The Green Energy Mess That Nobody Will Admit to

Reports in newspapers this week revealed that Britain’s domestic production of energy has reached a new record low. The news comes from trade group, Offshore Energies U.K. (OEUK), whose analysis, far from unexpected, details the pressures on investment in conventional energy production, such as the windfall tax on oil and gas companies. Since the turn of the century, U.K. production of energy has fallen by two thirds, whereas consumption has fallen by a third. The difference has been met by an increased dependence on imports. Yet neither the report itself, which is at best agnostic about renewables, nor the stories that cover it, seem to have taken seriously the harm that Net Zero and adjacent agendas have done to our industries, businesses and economy – and are set to do worse.
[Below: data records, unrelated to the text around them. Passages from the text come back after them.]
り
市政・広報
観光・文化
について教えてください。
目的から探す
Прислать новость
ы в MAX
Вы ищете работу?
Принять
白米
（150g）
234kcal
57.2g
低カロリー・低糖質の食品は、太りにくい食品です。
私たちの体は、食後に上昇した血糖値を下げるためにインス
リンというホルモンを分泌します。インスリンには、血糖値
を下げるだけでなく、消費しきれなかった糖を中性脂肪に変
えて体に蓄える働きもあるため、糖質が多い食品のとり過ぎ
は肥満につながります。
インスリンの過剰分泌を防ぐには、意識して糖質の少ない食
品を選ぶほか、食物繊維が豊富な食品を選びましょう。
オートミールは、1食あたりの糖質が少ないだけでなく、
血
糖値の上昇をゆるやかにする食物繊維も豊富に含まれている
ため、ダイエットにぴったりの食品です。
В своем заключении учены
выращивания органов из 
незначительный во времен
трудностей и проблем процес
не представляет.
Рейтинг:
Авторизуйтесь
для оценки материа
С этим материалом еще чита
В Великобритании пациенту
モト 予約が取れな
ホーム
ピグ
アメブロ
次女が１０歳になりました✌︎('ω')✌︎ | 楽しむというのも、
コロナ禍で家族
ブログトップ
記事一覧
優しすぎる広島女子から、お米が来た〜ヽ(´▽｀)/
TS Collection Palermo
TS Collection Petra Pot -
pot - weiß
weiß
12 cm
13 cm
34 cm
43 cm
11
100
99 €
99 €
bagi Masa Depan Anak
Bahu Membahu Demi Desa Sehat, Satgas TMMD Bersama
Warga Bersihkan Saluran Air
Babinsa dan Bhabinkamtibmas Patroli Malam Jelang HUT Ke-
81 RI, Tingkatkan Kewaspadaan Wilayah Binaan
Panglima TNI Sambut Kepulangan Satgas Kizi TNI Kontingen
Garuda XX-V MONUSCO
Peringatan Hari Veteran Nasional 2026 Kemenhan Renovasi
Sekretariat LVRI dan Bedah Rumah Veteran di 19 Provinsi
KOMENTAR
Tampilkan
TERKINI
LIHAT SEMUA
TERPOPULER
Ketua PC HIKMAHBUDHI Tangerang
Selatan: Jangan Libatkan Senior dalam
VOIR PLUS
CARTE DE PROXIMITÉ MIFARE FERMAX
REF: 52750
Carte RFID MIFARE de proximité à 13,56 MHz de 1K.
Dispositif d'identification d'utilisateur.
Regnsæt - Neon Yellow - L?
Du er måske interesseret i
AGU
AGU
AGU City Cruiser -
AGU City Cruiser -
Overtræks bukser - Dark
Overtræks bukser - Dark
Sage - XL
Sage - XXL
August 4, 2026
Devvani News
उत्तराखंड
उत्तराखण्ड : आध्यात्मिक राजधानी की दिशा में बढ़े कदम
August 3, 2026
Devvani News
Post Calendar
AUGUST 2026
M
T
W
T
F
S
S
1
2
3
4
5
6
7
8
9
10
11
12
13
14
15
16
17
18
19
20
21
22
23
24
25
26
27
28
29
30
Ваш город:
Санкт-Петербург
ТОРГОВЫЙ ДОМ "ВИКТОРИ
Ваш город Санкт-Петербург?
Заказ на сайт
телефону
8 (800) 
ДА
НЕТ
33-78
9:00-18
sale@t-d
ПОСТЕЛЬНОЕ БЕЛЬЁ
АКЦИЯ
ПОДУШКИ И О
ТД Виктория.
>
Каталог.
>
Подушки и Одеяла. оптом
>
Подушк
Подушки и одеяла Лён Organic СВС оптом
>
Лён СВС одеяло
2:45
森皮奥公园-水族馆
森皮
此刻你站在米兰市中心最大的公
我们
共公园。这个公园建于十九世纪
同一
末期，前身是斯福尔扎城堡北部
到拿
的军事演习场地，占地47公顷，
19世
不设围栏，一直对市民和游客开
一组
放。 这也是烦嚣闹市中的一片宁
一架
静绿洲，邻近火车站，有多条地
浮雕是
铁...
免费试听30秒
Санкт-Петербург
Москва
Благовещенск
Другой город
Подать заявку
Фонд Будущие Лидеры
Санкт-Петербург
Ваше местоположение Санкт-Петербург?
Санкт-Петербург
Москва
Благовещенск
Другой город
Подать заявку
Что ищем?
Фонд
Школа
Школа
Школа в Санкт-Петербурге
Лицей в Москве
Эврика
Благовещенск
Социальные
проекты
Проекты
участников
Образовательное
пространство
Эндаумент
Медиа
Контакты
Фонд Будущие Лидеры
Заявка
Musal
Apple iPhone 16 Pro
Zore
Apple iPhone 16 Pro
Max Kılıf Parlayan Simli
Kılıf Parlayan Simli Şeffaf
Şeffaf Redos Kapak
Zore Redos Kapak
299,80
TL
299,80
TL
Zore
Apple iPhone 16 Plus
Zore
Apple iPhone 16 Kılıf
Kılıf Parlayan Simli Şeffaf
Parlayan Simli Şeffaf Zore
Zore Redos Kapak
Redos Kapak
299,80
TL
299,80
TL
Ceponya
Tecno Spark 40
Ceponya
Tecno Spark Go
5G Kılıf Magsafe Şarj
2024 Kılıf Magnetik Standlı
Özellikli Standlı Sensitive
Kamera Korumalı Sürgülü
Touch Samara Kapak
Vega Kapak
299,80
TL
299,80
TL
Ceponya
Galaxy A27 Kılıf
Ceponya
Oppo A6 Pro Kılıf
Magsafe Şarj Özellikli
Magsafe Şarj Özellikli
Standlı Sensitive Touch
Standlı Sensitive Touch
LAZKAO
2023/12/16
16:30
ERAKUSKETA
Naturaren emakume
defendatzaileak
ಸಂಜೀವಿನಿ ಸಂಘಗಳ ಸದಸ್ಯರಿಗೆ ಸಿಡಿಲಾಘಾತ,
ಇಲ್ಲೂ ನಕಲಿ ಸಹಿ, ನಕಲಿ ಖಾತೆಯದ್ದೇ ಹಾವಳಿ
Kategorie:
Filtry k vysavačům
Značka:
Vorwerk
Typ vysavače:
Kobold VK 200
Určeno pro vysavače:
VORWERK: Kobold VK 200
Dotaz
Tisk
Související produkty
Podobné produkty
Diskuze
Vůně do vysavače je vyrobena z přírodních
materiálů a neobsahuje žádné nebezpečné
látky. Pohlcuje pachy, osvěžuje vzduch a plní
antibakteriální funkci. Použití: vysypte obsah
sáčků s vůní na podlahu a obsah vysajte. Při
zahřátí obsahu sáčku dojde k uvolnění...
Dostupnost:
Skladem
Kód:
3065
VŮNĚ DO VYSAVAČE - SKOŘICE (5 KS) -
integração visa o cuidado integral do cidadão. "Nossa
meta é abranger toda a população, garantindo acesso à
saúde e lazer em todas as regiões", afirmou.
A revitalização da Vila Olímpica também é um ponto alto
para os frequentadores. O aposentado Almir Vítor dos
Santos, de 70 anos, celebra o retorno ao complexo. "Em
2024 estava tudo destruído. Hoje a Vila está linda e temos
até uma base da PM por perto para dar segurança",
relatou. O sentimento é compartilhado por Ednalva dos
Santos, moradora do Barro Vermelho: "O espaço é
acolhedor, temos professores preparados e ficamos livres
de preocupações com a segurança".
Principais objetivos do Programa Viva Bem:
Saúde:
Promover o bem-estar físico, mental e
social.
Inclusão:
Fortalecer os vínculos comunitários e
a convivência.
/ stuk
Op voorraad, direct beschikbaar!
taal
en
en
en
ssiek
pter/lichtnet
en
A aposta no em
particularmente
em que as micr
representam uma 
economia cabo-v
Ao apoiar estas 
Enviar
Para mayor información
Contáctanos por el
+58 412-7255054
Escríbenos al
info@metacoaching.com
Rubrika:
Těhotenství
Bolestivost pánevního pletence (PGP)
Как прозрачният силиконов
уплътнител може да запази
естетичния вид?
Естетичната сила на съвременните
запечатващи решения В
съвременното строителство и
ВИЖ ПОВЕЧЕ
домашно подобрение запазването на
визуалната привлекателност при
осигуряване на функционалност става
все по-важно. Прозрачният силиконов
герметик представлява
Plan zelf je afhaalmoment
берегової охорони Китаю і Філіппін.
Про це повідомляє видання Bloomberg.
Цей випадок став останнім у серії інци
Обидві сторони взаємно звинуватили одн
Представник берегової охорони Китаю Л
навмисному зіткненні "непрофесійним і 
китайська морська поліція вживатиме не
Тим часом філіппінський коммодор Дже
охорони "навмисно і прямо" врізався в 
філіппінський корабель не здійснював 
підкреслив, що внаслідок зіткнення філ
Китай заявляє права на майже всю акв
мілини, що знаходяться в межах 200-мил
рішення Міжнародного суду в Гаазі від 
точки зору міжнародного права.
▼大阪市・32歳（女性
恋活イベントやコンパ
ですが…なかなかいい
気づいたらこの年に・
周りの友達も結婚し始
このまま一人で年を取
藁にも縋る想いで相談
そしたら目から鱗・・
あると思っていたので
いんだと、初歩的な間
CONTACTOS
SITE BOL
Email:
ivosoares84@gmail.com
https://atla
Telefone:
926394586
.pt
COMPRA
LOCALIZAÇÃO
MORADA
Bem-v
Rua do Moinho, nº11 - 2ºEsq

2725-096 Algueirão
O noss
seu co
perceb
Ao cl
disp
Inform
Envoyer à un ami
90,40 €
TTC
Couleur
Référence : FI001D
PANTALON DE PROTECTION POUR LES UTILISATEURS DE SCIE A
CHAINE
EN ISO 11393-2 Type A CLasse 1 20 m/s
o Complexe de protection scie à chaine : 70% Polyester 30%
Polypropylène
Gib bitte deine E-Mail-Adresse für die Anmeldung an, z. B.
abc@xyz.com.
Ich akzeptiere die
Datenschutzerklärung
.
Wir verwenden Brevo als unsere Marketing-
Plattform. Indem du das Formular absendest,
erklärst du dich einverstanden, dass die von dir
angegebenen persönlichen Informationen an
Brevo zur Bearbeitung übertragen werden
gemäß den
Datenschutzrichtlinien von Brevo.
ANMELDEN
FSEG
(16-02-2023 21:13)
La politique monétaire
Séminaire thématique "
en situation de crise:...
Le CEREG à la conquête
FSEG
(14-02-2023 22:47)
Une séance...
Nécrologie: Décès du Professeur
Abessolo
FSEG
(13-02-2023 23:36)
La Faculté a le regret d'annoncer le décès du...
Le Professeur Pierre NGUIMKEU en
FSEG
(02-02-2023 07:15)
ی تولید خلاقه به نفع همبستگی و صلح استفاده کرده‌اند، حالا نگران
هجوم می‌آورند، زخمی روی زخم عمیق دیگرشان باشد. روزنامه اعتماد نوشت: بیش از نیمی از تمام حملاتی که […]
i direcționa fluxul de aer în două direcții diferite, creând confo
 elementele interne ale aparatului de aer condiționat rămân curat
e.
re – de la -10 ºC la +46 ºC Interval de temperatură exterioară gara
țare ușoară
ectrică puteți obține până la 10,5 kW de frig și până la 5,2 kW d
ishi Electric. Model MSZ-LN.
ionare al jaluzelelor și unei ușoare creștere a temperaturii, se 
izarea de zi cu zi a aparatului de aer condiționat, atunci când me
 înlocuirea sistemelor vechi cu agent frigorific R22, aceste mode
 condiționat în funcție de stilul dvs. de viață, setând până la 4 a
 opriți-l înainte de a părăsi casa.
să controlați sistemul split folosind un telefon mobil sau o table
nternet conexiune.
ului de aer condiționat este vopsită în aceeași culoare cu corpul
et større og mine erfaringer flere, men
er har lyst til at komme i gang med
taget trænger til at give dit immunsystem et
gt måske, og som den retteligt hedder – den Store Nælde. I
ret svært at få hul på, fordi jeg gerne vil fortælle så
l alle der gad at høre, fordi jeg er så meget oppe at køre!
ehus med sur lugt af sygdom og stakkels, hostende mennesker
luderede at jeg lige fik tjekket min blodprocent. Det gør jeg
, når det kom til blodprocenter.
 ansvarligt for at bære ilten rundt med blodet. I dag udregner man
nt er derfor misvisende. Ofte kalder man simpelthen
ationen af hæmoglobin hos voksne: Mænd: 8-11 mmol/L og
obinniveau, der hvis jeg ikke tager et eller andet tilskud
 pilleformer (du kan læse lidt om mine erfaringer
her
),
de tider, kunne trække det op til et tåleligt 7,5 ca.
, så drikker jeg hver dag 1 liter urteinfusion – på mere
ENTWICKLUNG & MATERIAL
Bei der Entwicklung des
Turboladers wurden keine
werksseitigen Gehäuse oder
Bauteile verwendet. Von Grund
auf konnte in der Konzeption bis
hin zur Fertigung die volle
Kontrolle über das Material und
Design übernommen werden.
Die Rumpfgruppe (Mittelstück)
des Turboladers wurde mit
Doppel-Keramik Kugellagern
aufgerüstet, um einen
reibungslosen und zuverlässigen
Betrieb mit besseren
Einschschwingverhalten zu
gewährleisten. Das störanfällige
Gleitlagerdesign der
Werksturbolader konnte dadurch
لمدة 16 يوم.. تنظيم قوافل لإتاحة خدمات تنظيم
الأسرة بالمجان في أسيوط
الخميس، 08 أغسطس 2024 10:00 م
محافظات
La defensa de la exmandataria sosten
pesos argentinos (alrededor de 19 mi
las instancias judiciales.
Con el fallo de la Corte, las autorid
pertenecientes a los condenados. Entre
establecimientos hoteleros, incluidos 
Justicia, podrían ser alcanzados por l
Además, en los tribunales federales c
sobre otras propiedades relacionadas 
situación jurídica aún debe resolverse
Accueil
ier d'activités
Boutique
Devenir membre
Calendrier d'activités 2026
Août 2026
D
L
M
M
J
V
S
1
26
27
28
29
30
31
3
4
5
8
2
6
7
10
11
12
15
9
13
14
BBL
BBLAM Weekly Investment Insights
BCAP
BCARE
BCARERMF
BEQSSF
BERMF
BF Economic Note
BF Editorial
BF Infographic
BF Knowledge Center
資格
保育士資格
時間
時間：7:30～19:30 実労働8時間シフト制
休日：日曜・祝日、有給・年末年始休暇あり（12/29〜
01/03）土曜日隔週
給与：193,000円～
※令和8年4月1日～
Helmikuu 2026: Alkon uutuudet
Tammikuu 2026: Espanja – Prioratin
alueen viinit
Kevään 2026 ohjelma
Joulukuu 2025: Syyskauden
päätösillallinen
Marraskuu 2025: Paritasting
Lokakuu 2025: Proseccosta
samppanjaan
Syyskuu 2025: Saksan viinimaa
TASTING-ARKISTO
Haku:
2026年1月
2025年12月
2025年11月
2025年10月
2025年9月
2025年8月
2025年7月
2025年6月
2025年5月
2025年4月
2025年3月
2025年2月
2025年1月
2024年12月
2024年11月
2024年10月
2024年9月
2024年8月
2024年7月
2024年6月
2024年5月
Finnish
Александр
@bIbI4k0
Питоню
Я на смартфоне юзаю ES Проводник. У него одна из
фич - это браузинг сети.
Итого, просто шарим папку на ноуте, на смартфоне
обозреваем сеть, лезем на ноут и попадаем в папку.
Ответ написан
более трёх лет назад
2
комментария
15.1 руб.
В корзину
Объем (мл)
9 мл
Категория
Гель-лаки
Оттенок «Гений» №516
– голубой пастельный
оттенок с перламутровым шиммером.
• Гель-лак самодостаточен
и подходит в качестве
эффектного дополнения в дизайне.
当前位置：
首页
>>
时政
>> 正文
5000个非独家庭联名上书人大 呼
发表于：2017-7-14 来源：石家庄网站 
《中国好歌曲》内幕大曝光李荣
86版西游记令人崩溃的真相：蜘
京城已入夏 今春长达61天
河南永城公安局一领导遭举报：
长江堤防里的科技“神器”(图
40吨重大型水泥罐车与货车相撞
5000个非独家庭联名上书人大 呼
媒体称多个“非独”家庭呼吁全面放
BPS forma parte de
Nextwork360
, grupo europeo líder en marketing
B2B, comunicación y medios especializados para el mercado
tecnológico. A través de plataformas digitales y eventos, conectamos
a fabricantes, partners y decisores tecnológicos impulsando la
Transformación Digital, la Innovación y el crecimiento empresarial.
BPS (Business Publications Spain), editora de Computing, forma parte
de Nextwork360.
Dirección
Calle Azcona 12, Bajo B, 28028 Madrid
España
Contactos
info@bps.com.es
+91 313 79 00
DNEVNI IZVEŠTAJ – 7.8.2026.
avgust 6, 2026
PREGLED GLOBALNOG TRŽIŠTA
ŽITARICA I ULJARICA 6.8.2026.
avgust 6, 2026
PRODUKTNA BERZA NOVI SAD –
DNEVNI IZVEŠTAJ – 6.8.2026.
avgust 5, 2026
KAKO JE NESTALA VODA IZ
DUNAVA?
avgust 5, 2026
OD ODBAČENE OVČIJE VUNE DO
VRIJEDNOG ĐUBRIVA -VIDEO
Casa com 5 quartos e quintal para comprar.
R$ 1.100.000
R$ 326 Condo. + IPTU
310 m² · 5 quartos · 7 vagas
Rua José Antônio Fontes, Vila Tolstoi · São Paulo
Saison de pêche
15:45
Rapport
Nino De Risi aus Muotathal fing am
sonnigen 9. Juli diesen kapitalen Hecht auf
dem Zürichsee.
The U.K. ceased being a net energy exporter in 2004, amid a flurry of green policymaking, culminating in the Climate Change Act 2008, and its increased ‘Net Zero’ target adopted in 2019. Over the duration, coal-fired power stations were demolished, but not replaced with equivalent (i.e. reliable) generating capacity, shale gas exploration was abolished before it had even started. Energy investors in the U.K. and across the continent, lured to attractive guaranteed profits by subsidy regimes, and dissuaded from conventional energy by rising costs of capital, lost interest in oil and gas. Despite promises of ‘green jobs’, a ‘green industrial revolution’ and ‘green economic growth’ and lower prices being the constant chorus of energy ministers of all governments and their so-called ‘opposition’ counterparts, domestic energy prices tripled. So if these new data on Britain’s energy production do not prove the expensive and dangerous folly of more than two decades of U.K. climate policy, what could?

It is as if the entire political establishment had at once decided to forget that there exists a relationship between scarcity and price. Yet, the effect of abolishing coal is just that: it creates scarcity. So too, do policies that either restrict the exploration of oil and gas, or increase the cost of capital, create scarcity. Politicians, lobbied by green billionaires’ ersatz ‘civil society’ organisations who pump false claims into the public sphere, then claim that the problem all along was ‘dependence’ on oil and gas. Green energy will lower prices and diminish the power of dictators, who turn energy into a ‘weapon’ that terrorises Europe, they claim. So successful are they in their policymaking that, since 2019, the Government has capped energy prices – a policy they stole from Ed Miliband in 2017, before taking us into Net Zero. If ‘green’ means anything at all, it means acute cognitive dissonance.

At stake, argues the OEUK report, is immense value that could be unleashed from the North Sea. But investment is being held back by policies, “having big impacts on the profitability of U.K. offshore energy”’ worth one trillion pounds of exports and £450 billion domestically “within the next 15 years”. However, though the bulk of that potential lies in oil and gas, the report includes in its analysis, wind power, CCS and hydrogen. Even oil and gas executives, it seems, have swallowed the green Kool-Aid. And that is a missed opportunity to reflect on the failures of the green agenda, as well as a disappointing failure of an industry to properly stick up for itself, and to defend industry in principle.